The task: Search the records for the string "from", then copy each line where it appears.

Page-level text extractions:
· · ·
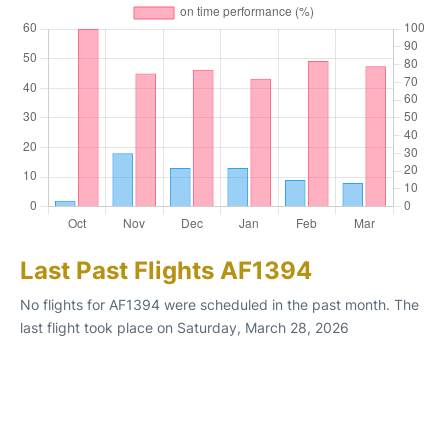
Last Past Flights AF1394
No flights for AF1394 were scheduled in the past month. The
last flight took place on Saturday, March 28, 2026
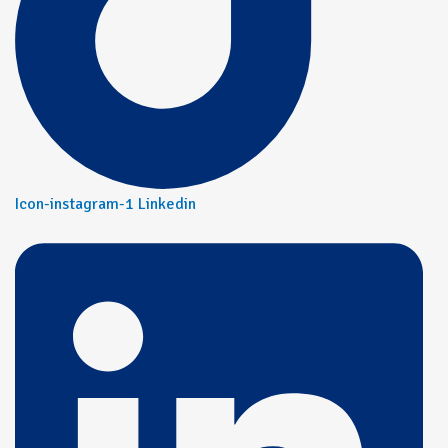
Icon-instagram-1
Linkedin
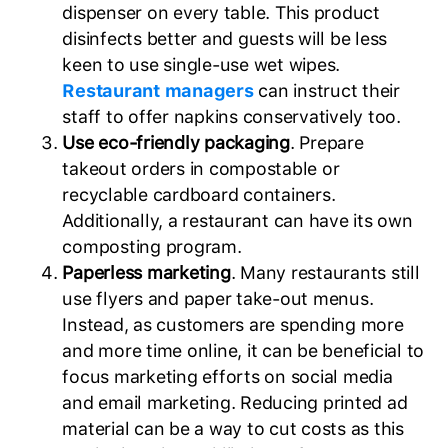
dispenser on every table. This product
disinfects better and guests will be less
keen to use single-use wet wipes.
Restaurant managers
can instruct their
staff to offer napkins conservatively too.
Use eco-friendly packaging
. Prepare
takeout orders in compostable or
recyclable cardboard containers.
Additionally, a restaurant can have its own
composting program.
Paperless marketing
. Many restaurants still
use flyers and paper take-out menus.
Instead, as customers are spending more
and more time online, it can be beneficial to
focus marketing efforts on social media
and email marketing. Reducing printed ad
material can be a way to cut costs as this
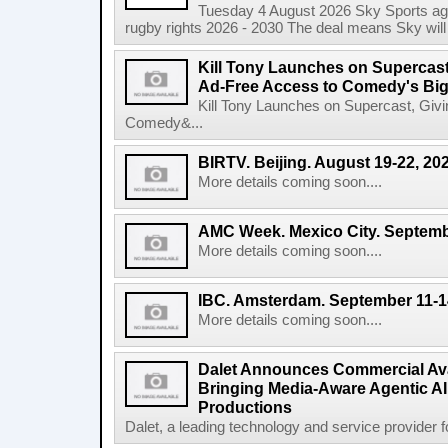
Tuesday 4 August 2026 Sky Sports agr
rugby rights 2026 - 2030 The deal means Sky will h
Kill Tony Launches on Supercas
Ad-Free Access to Comedy's Big
Kill Tony Launches on Supercast, Gi
Comedy&...
BIRTV. Beijing. August 19-22, 20
More details coming soon....
AMC Week. Mexico City. Septemb
More details coming soon....
IBC. Amsterdam. September 11-1
More details coming soon....
Dalet Announces Commercial Avail
Bringing Media-Aware Agentic AI 
Productions
Dalet, a leading technology and service provider fo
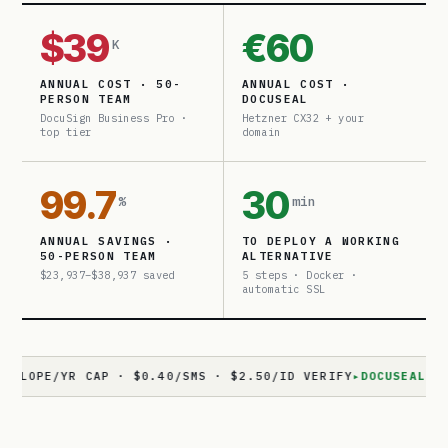
$39
€60
K
ANNUAL COST · 50-
ANNUAL COST ·
PERSON TEAM
DOCUSEAL
DocuSign Business Pro ·
Hetzner CX32 + your
top tier
domain
99.7
30
%
min
ANNUAL SAVINGS ·
TO DEPLOY A WORKING
50-PERSON TEAM
ALTERNATIVE
$23,937–$38,937 saved
5 steps · Docker ·
automatic SSL
/YR CAP · $0.40/SMS · $2.50/ID VERIFY
▸
DOCUSEAL
· 11,800+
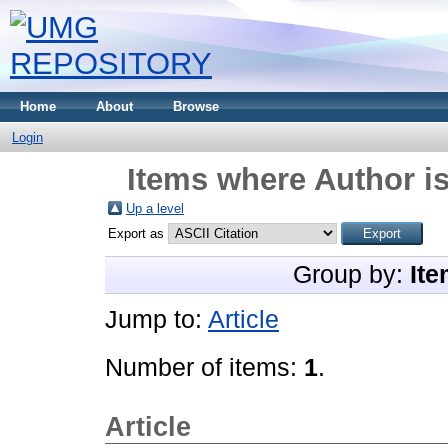
Home
About
Browse
Login
Items where Author is
Up a level
Export as
Group by:
Ite
Jump to:
Article
Number of items:
1
.
Article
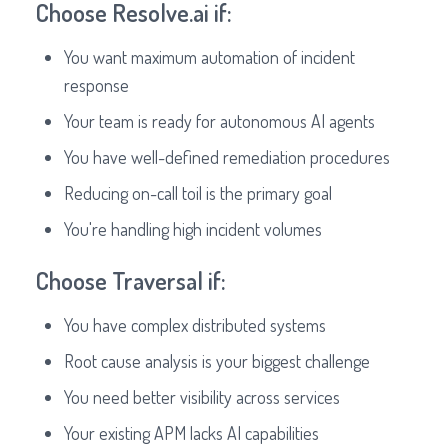
Choose Resolve.ai if:
You want maximum automation of incident
response
Your team is ready for autonomous AI agents
You have well-defined remediation procedures
Reducing on-call toil is the primary goal
You're handling high incident volumes
Choose Traversal if:
You have complex distributed systems
Root cause analysis is your biggest challenge
You need better visibility across services
Your existing APM lacks AI capabilities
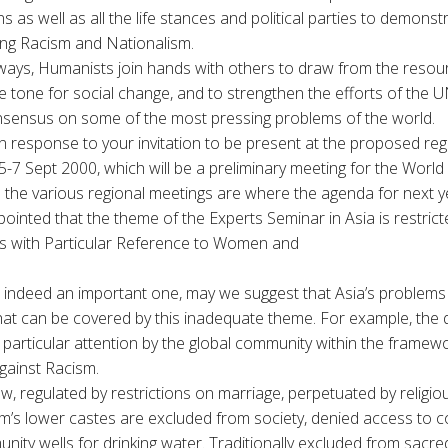
s as well as all the life stances and political parties to demonstr
ing Racism and Nationalism.
r ways, Humanists join hands with others to draw from the resou
e tone for social change, and to strengthen the efforts of the U
nsensus on some of the most pressing problems of the world.
n response to your invitation to be present at the proposed reg
-7 Sept 2000, which will be a preliminary meeting for the Worl
 the various regional meetings are where the agenda for next ye
pointed that the theme of the Experts Seminar in Asia is restric
ons with Particular Reference to Women and
s indeed an important one, may we suggest that Asia’s problems 
at can be covered by this inadequate theme. For example, the q
particular attention by the global community within the framew
ainst Racism.
law, regulated by restrictions on marriage, perpetuated by religi
’s lower castes are excluded from society, denied access to 
ity wells for drinking water. Traditionally excluded from sacred 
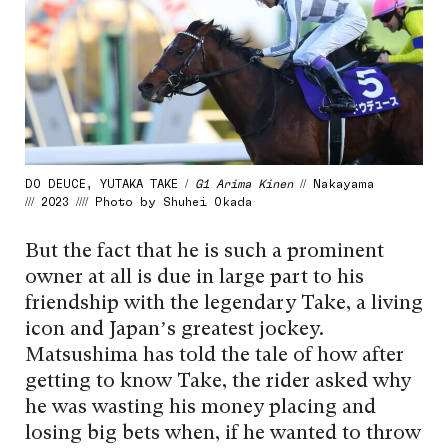
DO DEUCE, YUTAKA TAKE /
G1 Arima Kinen
// Nakayama
/// 2023 //// Photo by Shuhei Okada
But the fact that he is such a prominent
owner at all is due in large part to his
friendship with the legendary Take, a living
icon and Japan’s greatest jockey.
Matsushima has told the tale of how after
getting to know Take, the rider asked why
he was wasting his money placing and
losing big bets when, if he wanted to throw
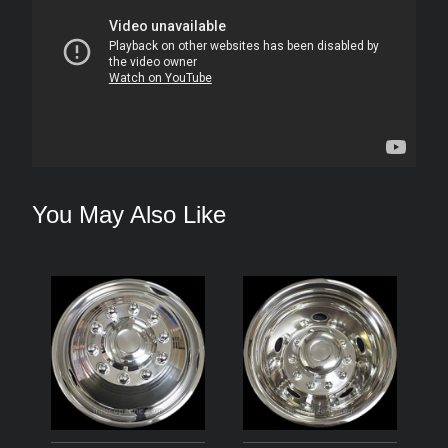
You May Also Like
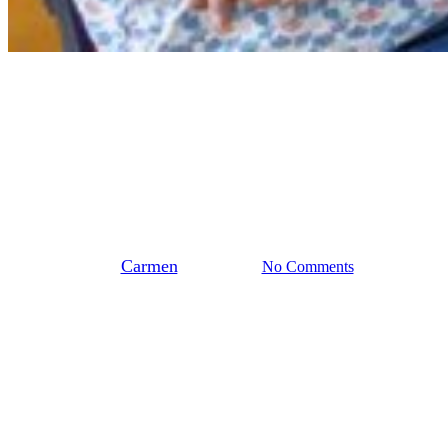
Landelijk
Stedendriehoek
Biobased dakrenovatie:
gewoon doen
By
Carmen
juni 26, 2026
No Comments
· · ·
Exercise response:
r ways, Humanists join hands with others to draw from the resou
’s lower castes are excluded from society, denied access to 
ity wells for drinking water. Traditionally excluded from sacred 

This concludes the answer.